What you are asked to do:
From the data below, set down exactly the lines between the one holding "Figure 8. Flow" and the one holding "Table 7. Error", inclusive, and no others.

Records for the exercise:
------

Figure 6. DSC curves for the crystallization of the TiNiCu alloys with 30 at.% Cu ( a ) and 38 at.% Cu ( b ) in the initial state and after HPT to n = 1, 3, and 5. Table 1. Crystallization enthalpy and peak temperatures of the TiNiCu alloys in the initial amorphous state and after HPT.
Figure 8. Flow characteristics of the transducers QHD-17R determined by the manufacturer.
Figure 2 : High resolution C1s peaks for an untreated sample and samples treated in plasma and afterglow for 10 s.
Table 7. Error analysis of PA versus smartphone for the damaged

------

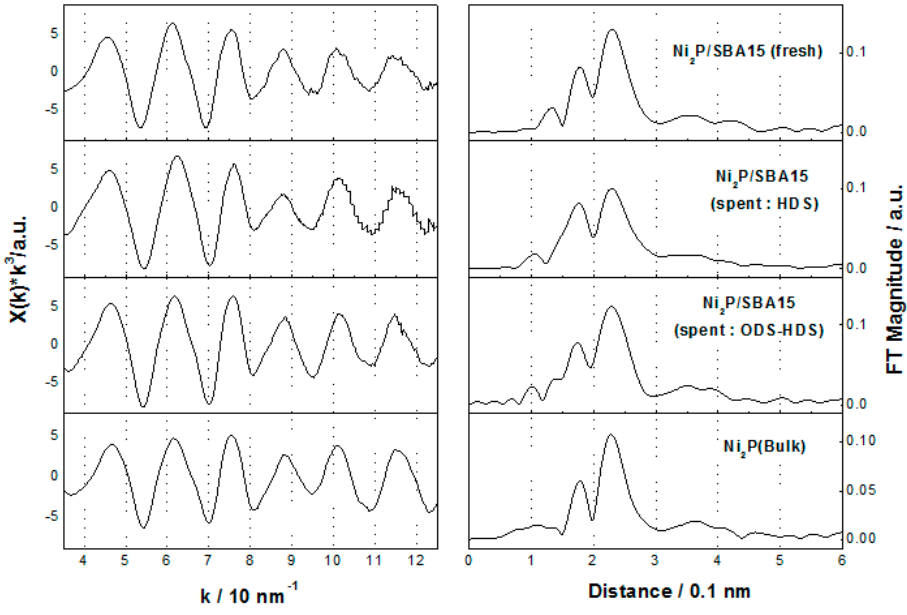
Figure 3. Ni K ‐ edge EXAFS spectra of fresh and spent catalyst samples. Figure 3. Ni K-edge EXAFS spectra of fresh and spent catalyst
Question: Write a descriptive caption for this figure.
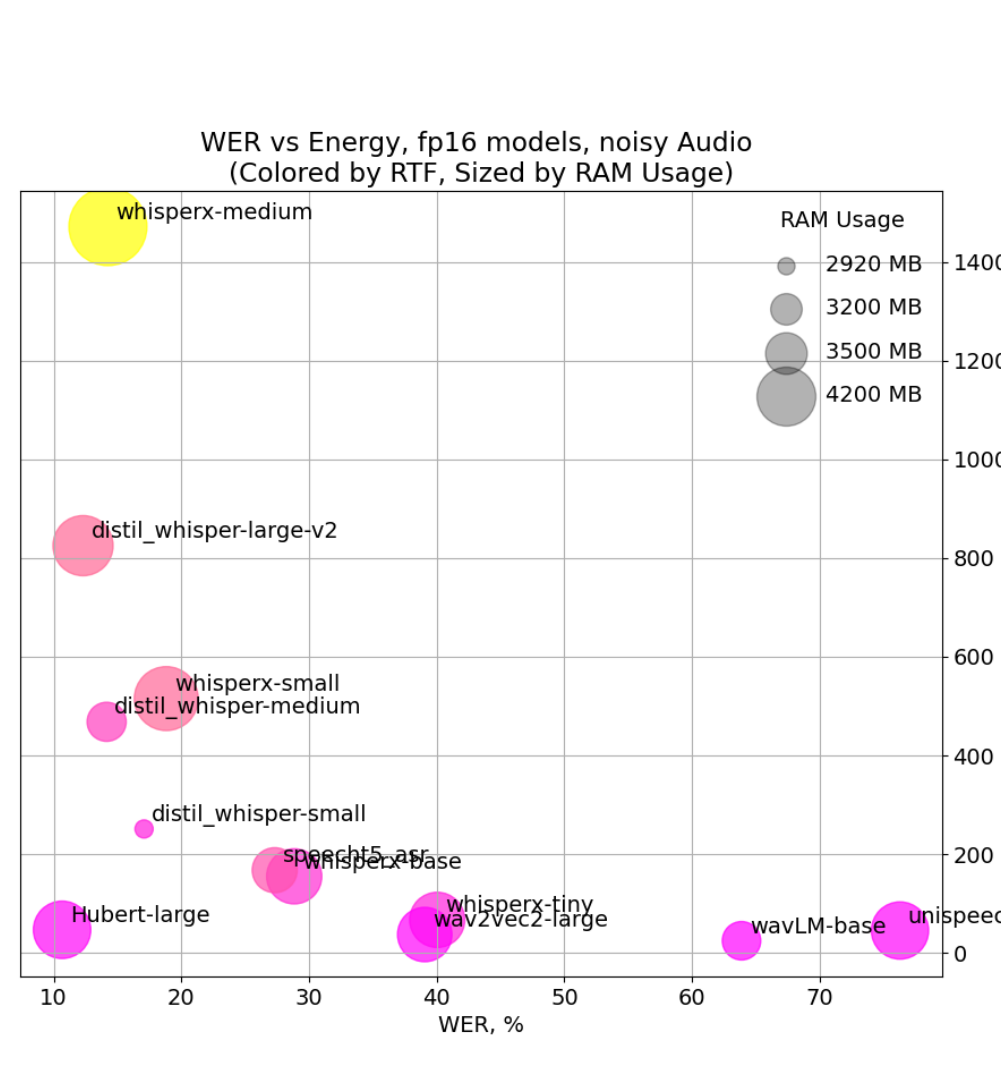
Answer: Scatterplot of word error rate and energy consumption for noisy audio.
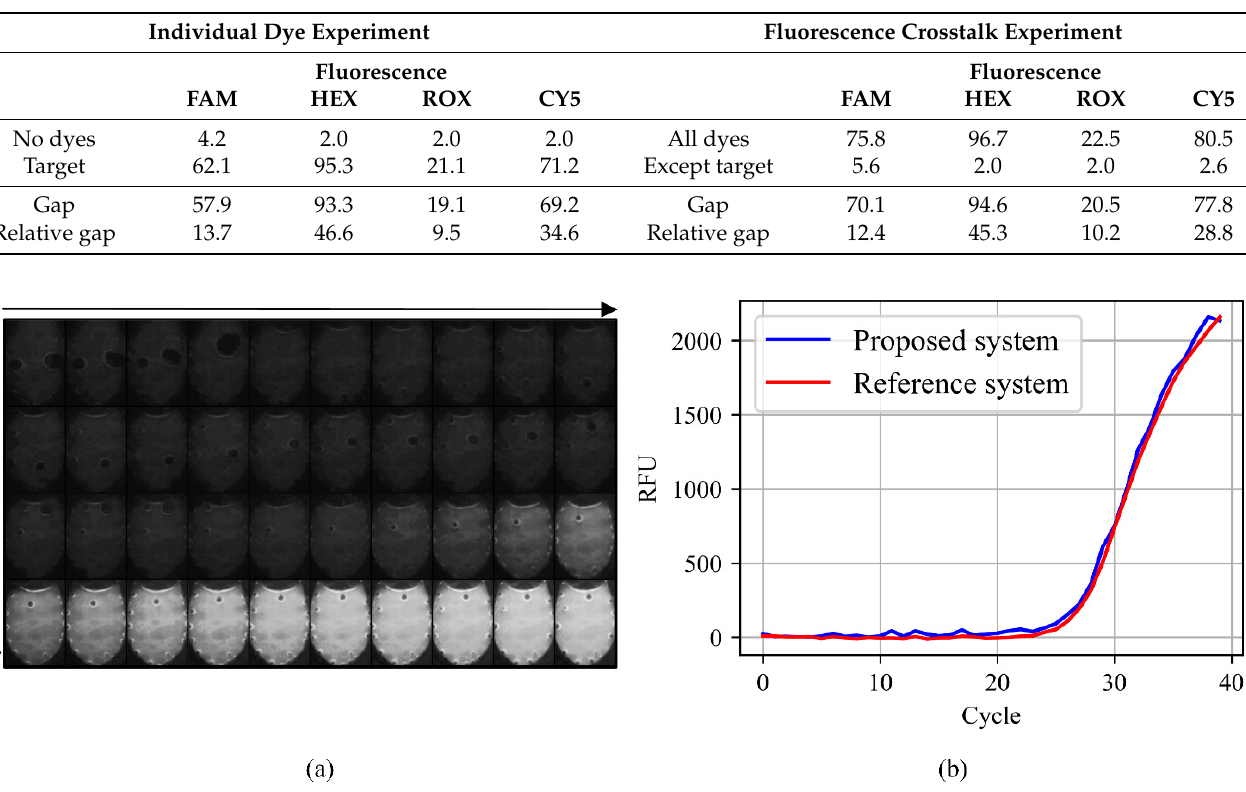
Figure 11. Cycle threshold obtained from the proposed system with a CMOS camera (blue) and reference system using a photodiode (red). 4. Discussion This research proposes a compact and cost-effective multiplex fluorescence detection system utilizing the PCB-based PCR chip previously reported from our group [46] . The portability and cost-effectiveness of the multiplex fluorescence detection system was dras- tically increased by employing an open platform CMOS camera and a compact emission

------

Response to the exercise:
Figure 8. Flow characteristics of the transducers QHD-17R determined by the manufacturer.
Figure 2 : High resolution C1s peaks for an untreated sample and samples treated in plasma and afterglow for 10 s.
Table 7. Error analysis of PA versus smartphone for the damaged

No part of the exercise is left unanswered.